Laboratorio marittimo del sabato mattina - Le abilità dei marinai: I nodi

Per navigare in sicurezza i marinai devono possedere molte abilità.

 

Una di queste è fare i nodi. Su tutte le imbarcazioni, grandi o piccole, le corde e i nodi sono usati per vari scopi. Conosciamo diversi tipi di nodi che differiscono per uso e caratteristica.

 

Sulla nave è molto importante utilizzare il nodo giusto nel posto giusto, altrimenti la nave potrebbe slegarsi, potremmo perdere un parabordo, una vela o potrebbe accadere qualche altro evento indesiderato.

 

Sebbene i nodi non siano proprio facili da imparare, conoscerli può tornare utile in molte attività.
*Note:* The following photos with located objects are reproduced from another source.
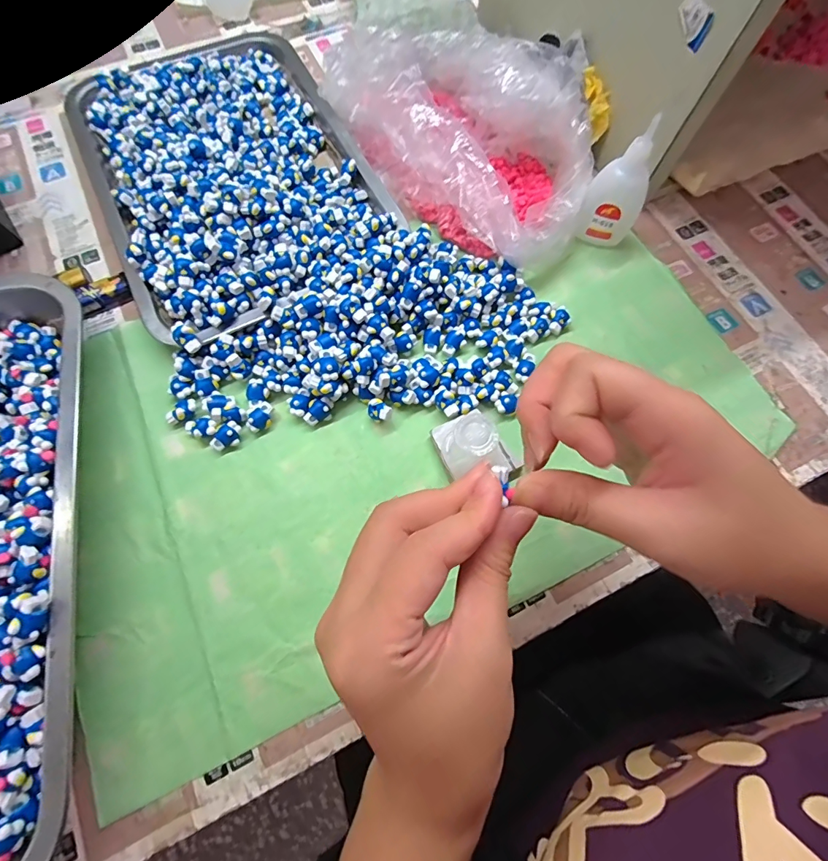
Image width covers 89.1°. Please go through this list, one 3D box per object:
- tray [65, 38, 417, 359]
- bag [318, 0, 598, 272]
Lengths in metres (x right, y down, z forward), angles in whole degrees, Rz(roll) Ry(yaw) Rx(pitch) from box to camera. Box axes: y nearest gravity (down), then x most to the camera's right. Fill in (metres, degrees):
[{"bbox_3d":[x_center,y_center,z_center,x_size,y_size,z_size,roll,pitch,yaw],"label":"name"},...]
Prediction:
[{"bbox_3d":[-0.154,-0.224,0.352,0.208,0.041,0.306,-26,73,-9],"label":"tray"},{"bbox_3d":[0.043,-0.250,0.350,0.137,0.066,0.252,-42,76,-13],"label":"bag"}]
Sono utilizzati nella vela, nel canottaggio, nella pesca ma anche nell'arrampicata, nel campeggio, in chirurgia, decorazione ecc.

 

 

Uno dei nodi senza il quale in mare semplicemente non va è la gassa d'amante o bolina. È usata per ormeggiare una nave alla bitta del molo, per ormeggiare vele e teloni ma può anche essere usata come cappio per il salvataggio di una persona in mare. La bolina è facile da sciogliere anche quando la corda è bagnata ed è sempre molto affidabile.

 

 

 

Per legare i parabordi alla barca usiamo il nodo parlato o nodo barcaiolo. Consente di regolare facilmente l'altezza dei parabordi secondo le esigenze poiché la fune può essere allungata e accorciata senza bisogno di sciogliere il nodo.

 

 

 

 

Impareremo anche il nodo che chiamiamo nodo a otto, per la sua forma. Si usa come nodo di arresto, per non fare scorrere le corde attraverso bozzelli, fori o golfari. Questo nodo si scoglie facilmente.